#### [THE TASK]
Reproduce the entries that follow, exactly and in full.

#### [PROVIDED DATA]
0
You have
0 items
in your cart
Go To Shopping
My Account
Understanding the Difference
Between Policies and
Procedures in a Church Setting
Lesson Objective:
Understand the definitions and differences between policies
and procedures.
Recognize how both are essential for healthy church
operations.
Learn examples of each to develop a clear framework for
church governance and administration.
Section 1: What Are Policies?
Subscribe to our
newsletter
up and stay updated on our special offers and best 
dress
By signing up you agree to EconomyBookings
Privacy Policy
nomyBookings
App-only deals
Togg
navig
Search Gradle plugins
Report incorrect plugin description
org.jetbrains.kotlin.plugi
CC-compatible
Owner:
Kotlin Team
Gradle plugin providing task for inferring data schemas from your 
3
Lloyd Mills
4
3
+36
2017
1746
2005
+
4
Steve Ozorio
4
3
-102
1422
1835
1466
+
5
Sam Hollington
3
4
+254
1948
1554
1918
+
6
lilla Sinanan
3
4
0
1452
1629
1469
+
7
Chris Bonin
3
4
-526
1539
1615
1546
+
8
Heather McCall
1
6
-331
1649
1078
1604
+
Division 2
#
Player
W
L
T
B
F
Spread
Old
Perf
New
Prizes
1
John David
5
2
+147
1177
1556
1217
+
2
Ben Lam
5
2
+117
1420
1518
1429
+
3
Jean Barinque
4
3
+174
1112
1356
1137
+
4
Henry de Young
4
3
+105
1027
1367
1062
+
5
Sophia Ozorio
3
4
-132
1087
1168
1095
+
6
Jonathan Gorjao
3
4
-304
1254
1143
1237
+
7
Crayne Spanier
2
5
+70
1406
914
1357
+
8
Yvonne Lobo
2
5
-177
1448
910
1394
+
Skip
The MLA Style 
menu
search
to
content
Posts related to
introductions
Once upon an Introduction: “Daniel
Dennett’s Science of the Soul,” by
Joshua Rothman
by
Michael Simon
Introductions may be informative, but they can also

#### [OUTPUT OF THE TASK]
0
You have
0 items
in your cart
Go To Shopping
My Account
Understanding the Difference
Between Policies and
Procedures in a Church Setting
Lesson Objective:
Understand the definitions and differences between policies
and procedures.
Recognize how both are essential for healthy church
operations.
Learn examples of each to develop a clear framework for
church governance and administration.
Section 1: What Are Policies?
Subscribe to our
newsletter
up and stay updated on our special offers and best 
dress
By signing up you agree to EconomyBookings
Privacy Policy
nomyBookings
App-only deals
Togg
navig
Search Gradle plugins
Report incorrect plugin description
org.jetbrains.kotlin.plugi
CC-compatible
Owner:
Kotlin Team
Gradle plugin providing task for inferring data schemas from your 
3
Lloyd Mills
4
3
+36
2017
1746
2005
+
4
Steve Ozorio
4
3
-102
1422
1835
1466
+
5
Sam Hollington
3
4
+254
1948
1554
1918
+
6
lilla Sinanan
3
4
0
1452
1629
1469
+
7
Chris Bonin
3
4
-526
1539
1615
1546
+
8
Heather McCall
1
6
-331
1649
1078
1604
+
Division 2
#
Player
W
L
T
B
F
Spread
Old
Perf
New
Prizes
1
John David
5
2
+147
1177
1556
1217
+
2
Ben Lam
5
2
+117
1420
1518
1429
+
3
Jean Barinque
4
3
+174
1112
1356
1137
+
4
Henry de Young
4
3
+105
1027
1367
1062
+
5
Sophia Ozorio
3
4
-132
1087
1168
1095
+
6
Jonathan Gorjao
3
4
-304
1254
1143
1237
+
7
Crayne Spanier
2
5
+70
1406
914
1357
+
8
Yvonne Lobo
2
5
-177
1448
910
1394
+
Skip
The MLA Style 
menu
search
to
content
Posts related to
introductions
Once upon an Introduction: “Daniel
Dennett’s Science of the Soul,” by
Joshua Rothman
by
Michael Simon
Introductions may be informative, but they can also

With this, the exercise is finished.